‘Afghan Girl’ from National Geographic cover evacuated to Rome, Italian government says

In 1985, a photograph of Sharbat Gula jolted governments and society to acknowledge the human price of the conflict in Afghanistan.

In this file photo taken on Oct. 26, 2016, Pakistan's Inam Khan, owner of a book shop, shows a copy of a magazine with the photograph of Afghan refugee woman Sharbat Gula, from his rare collection in Islamabad, Pakistan. B.K. Bangash/AP

Two piercing green eyes and a penetrating stare stopped the world in its tracks in 1985. A photograph of Sharbat Gula became immortalized on the cover of National Geographic magazine, jolting governments and society to acknowledge the human price of the conflict in Afghanistan.

The haunting expression, a mixture of pain and resilience, of a child thought to be around 12, was dubbed the “Afghan Girl.” She became a symbol of war, displacement, and defiance after American photographer Steve McCurry captured her image in a refugee camp in Peshawar, on the Afghan-Pakistan border.

More than 30 years later, Gula is displaced once again — as Afghanistan reels from conflict and instability after the hurried withdrawal of U.S. troops and the Taliban takeover in August.


Amid the upheaval, Gula, who had been living in Afghanistan since 2016, was offered a safe haven in Italy, the Italian government said this week.

“Afghan citizen Sharbat Gula has arrived in Rome,” a statement from Italy’s presidency of the council of ministers said. It added that she had come to “symbolize the vicissitudes and conflict of the chapter in history that Afghanistan and its people were going through at the time.”

The Italian government acted after Gula made a plea for help to leave Afghanistan, it said, and it had worked with local and international charities and civil society to evacuate her.

Despite her face being internationally recognizable, Gula’s identity and name were only found out and made public in 2002 after McCurry and a National Geographic team returned to the region to track her down. McCurry took a follow-up portrait of Gula and noted that despite aging, her eyes still powerfully glared.

Hers has seemingly not been an easy life. A widow in her early 50s and a mother of four, she was arrested in Pakistan in 2016 after police said she had forged national identity documents to live in the country, which she denied. She was jailed and later ordered to be deported.


In a high-profile homecoming, former Afghan president Ashraf Ghani welcomed Gula back “to the bosom of your motherland,” in a grand reception. She was seen sitting in a palace armchair wrapped in a peacock-blue burqa as Ghani presented her with a key to an apartment.
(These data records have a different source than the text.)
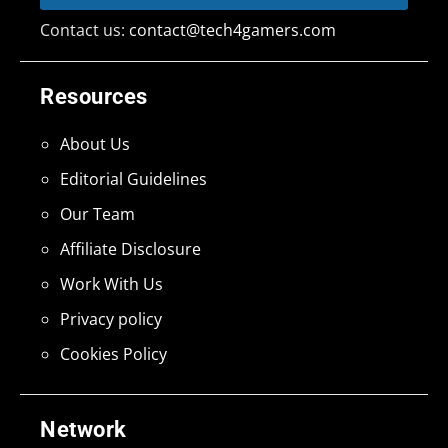
Contact us:
contact@tech4gamers.com
Resources
About Us
Editorial Guidelines
Our Team
Affiliate Disclosure
Work With Us
Privacy policy
Cookies Policy
Network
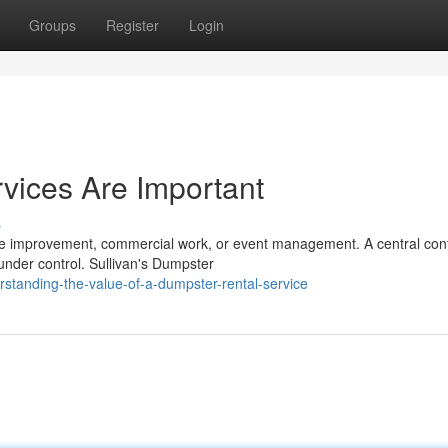
Groups
Register
Login
vices Are Important
s
ome improvement, commercial work, or event management. A central con
under control. Sullivan's Dumpster
tanding-the-value-of-a-dumpster-rental-service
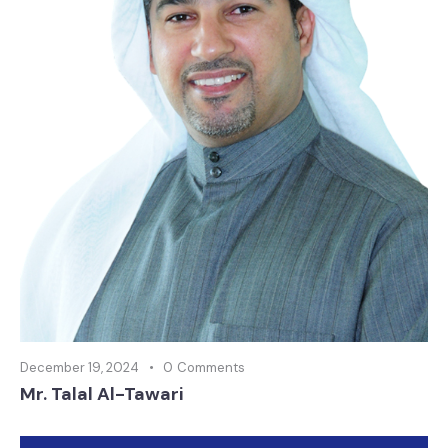
December 19, 2024
0
Comments
Mr. Talal Al-Tawari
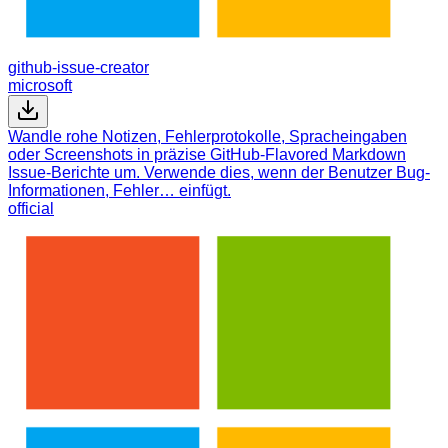
github-issue-creator
microsoft
Wandle rohe Notizen, Fehlerprotokolle, Spracheingaben
oder Screenshots in präzise GitHub-Flavored Markdown
Issue-Berichte um. Verwende dies, wenn der Benutzer Bug-
Informationen, Fehler… einfügt.
official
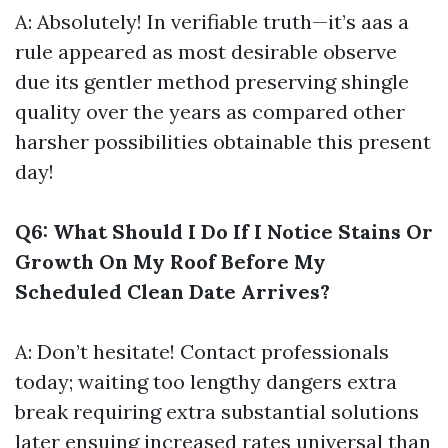
A: Absolutely! In verifiable truth—it’s aas a
rule appeared as most desirable observe
due its gentler method preserving shingle
quality over the years as compared other
harsher possibilities obtainable this present
day!
Q6: What Should I Do If I Notice Stains Or
Growth On My Roof Before My
Scheduled Clean Date Arrives?
A: Don’t hesitate! Contact professionals
today; waiting too lengthy dangers extra
break requiring extra substantial solutions
later ensuing increased rates universal than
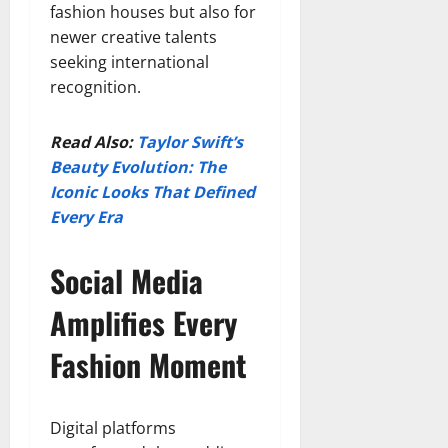
fashion houses but also for
newer creative talents
seeking international
recognition.
Read Also:
Taylor Swift’s
Beauty Evolution: The
Iconic Looks That Defined
Every Era
Social Media
Amplifies Every
Fashion Moment
Digital platforms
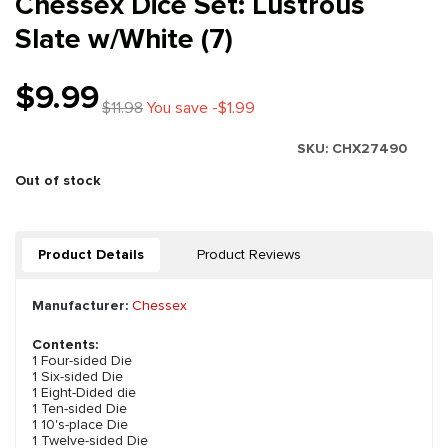
Chessex Dice Set: Lustrous
Slate w/White (7)
$9.99
$11.98
You save -$1.99
SKU:
CHX27490
Out of stock
Product Details
Product Reviews
Manufacturer:
Chessex
Contents:
1 Four-sided Die
1 Six-sided Die
1 Eight-Dided die
1 Ten-sided Die
1 10's-place Die
1 Twelve-sided Die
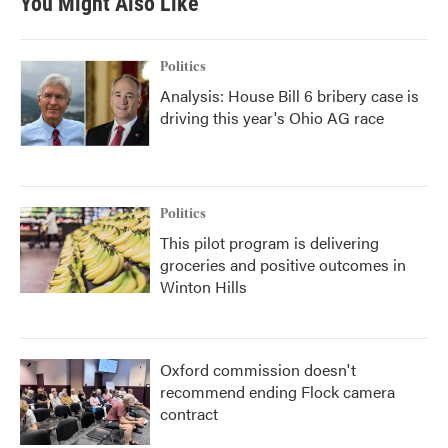
You Might Also Like
Politics
Analysis: House Bill 6 bribery case is
driving this year's Ohio AG race
Politics
This pilot program is delivering
groceries and positive outcomes in
Winton Hills
Oxford commission doesn't
recommend ending Flock camera
contract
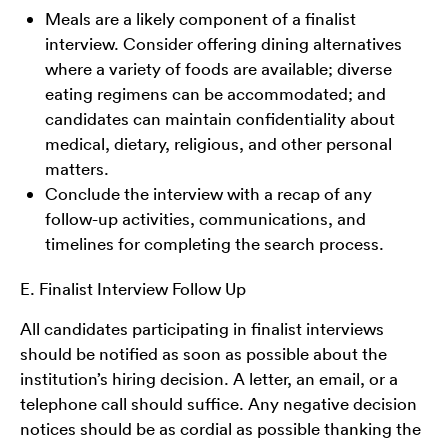
Meals are a likely component of a finalist
interview. Consider offering dining alternatives
where a variety of foods are available; diverse
eating regimens can be accommodated; and
candidates can maintain confidentiality about
medical, dietary, religious, and other personal
matters.
Conclude the interview with a recap of any
follow-up activities, communications, and
timelines for completing the search process.
E. Finalist Interview Follow Up
All candidates participating in finalist interviews
should be notified as soon as possible about the
institution’s hiring decision. A letter, an email, or a
telephone call should suffice. Any negative decision
notices should be as cordial as possible thanking the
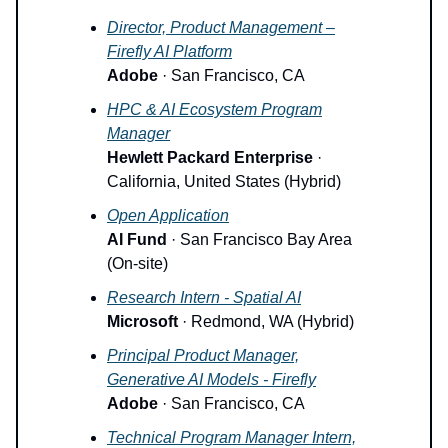
Director, Product Management –
Firefly AI Platform
Adobe
· San Francisco, CA
HPC & AI Ecosystem Program
Manager
Hewlett Packard Enterprise
·
California, United States (Hybrid)
Open Application
AI Fund
· San Francisco Bay Area
(On-site)
Research Intern - Spatial AI
Microsoft
· Redmond, WA (Hybrid)
Principal Product Manager,
Generative AI Models - Firefly
Adobe
· San Francisco, CA
Technical Program Manager Intern,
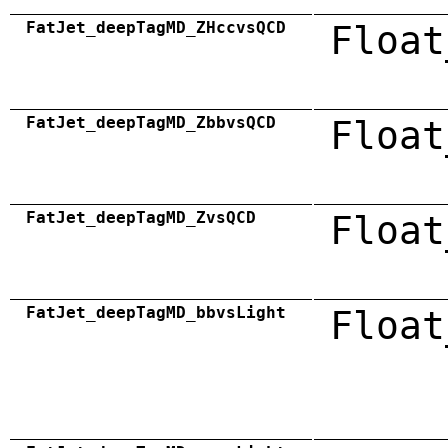
FatJet_deepTagMD_ZHccvsQCD
Float
FatJet_deepTagMD_ZbbvsQCD
Float
FatJet_deepTagMD_ZvsQCD
Float
FatJet_deepTagMD_bbvsLight
Float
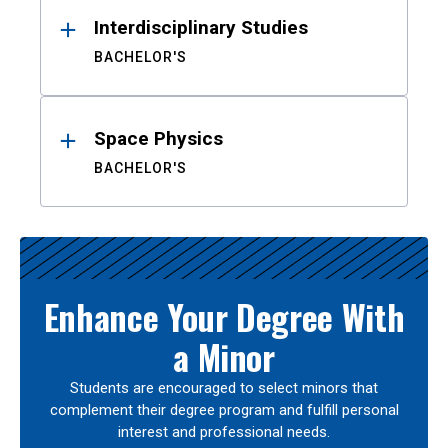
Interdisciplinary Studies
BACHELOR'S
Space Physics
BACHELOR'S
Enhance Your Degree With
a Minor
Students are encouraged to select minors that
complement their degree program and fulfill personal
interest and professional needs.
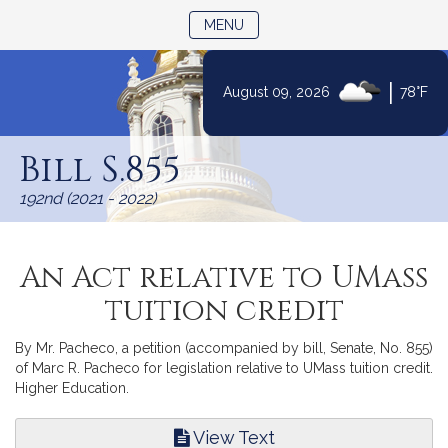
TOGGLE NAVIGATION
MENU
|
August 09, 2026
78°F
Skip
to
Bill S.855
Content
192nd (2021 - 2022)
An Act relative to UMass
tuition credit
By Mr. Pacheco, a petition (accompanied by bill, Senate, No. 855)
of Marc R. Pacheco for legislation relative to UMass tuition credit.
Higher Education.
View Text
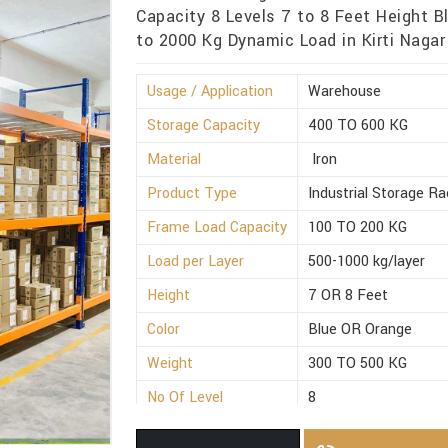
Capacity 8 Levels 7 to 8 Feet Height B
to 2000 Kg Dynamic Load in Kirti Nagar
Usage / Application
Warehouse
Storage Capacity
400 TO 600 KG
Material
Iron
Product Type
Industrial Storage Ra
Frame Load Capacity
100 TO 200 KG
Load per Layer
500-1000 kg/layer
Height
7 OR 8 Feet
Color
Blue OR Orange
Weight
300 TO 500 KG
No Of Level
8
Dynamic Load
1500 TO 2000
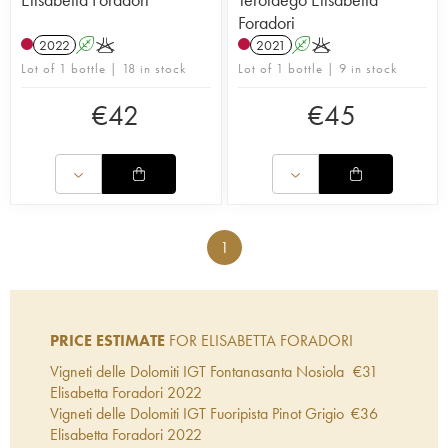
Foradori
2022
A
K
2021
A
K
Lot of 1 bottle | 18 in stock
Lot of 1 bottle | 9 in stock
€
42
€
45
1
PRICE ESTIMATE
FOR ELISABETTA FORADORI
Vigneti delle Dolomiti IGT Fontanasanta Nosiola
€
31
Elisabetta Foradori
2022
Vigneti delle Dolomiti IGT Fuoripista Pinot Grigio
€
36
Elisabetta Foradori
2022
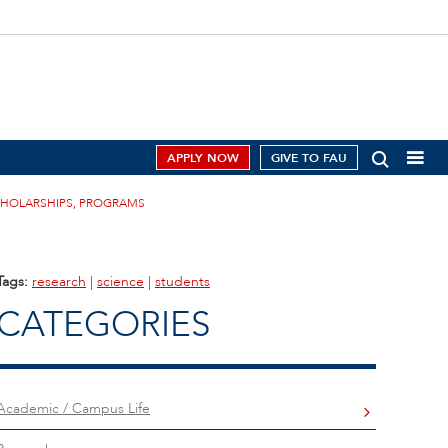
APPLY NOW
GIVE TO FAU
CHOLARSHIPS, PROGRAMS
Tags:
research
|
science
|
students
CATEGORIES
Academic / Campus Life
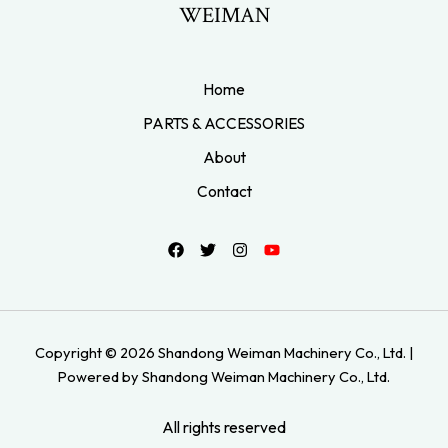
WEIMAN
Home
PARTS & ACCESSORIES
About
Contact
Copyright © 2026 Shandong Weiman Machinery Co., Ltd. |
Powered by Shandong Weiman Machinery Co., Ltd.
All rights reserved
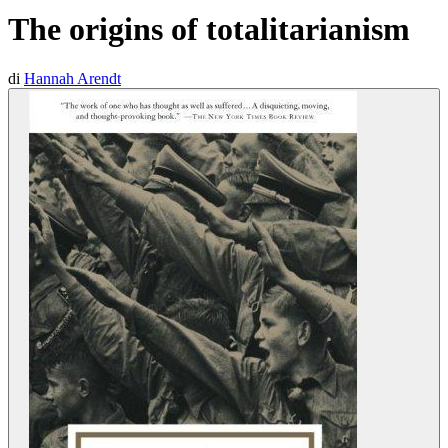
The origins of totalitarianism
di
Hannah Arendt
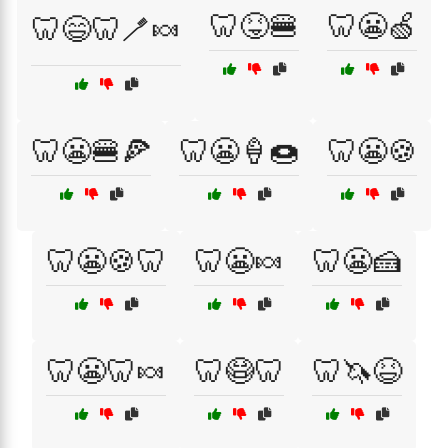
🦷😝🍔
🦷😬🍏
🦷😄🦷🪥🍬
🦷😬🍔🍕
🦷😬🍦🍩
🦷😬🍪
🦷😬🍪🦷
🦷😬🍬
🦷😬🍰
🦷😬🦷🍬
🦷😷🦷
🦷🦄😆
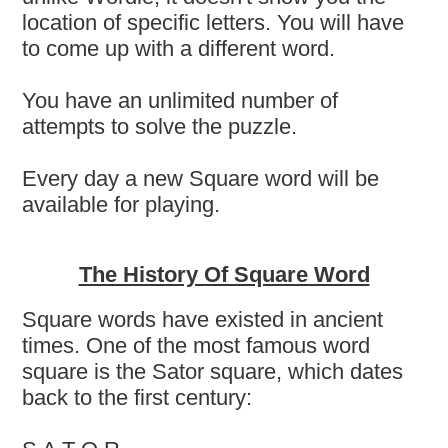
location of specific letters. You will have
to come up with a different word.
You have an unlimited number of
attempts to solve the puzzle.
Every day a new Square word will be
available for playing.
The History Of Square Word
Square words have existed in ancient
times. One of the most famous word
square is the Sator square, which dates
back to the first century:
Gula was one of millions of Afghan refugees who fled conflict and made neighboring Pakistan a home — although many have faced poor treatment and lack access to state facilities, such as health care and education, say aid workers. According to the United Nations’ refugee agency, Pakistan hosts some 1.4 million Afghan refugees, making it the third-largest host of refugees behind Turkey and Colombia.

Italy was one of several Western nations that airlifted Afghans out of the country over the summer, as striking scenes saw hundreds of Afghans scramble to Kabul’s main airport to seek international evacuation and safety. Human rights activists have said Gula was at risk given her high profile.

Although she is one well-known case, Italy’s government said Gula was part of a “wider evacuation programme in place for Afghan citizens and the Government’s plan for their reception and integration.”

Photographer McCurry called Gula “the symbol of Afghan refugees” and said he was “delighted” to have worked with charitable organizations and philanthropists to help bring her to Europe. In a stark social contrast from the 1980s, cryptocurrency and NFTs were used to help fund her evacuation.


“We are grateful for this humanitarian gesture of the Italian government,” McCurry added in a statement on social media.

McCurry took Gula’s photograph in 1984 after several months of travel in the region crossing borders from Pakistan to Afghanistan, just as the Russians were closing the country to foreign journalists. After time spent embedded with mujahideen fighters, McCurry shared some of the first images of the Afghan conflict with the world, with Gula’s image humanizing the conflict and later becoming synonymous with his career as an award-winning war photographer.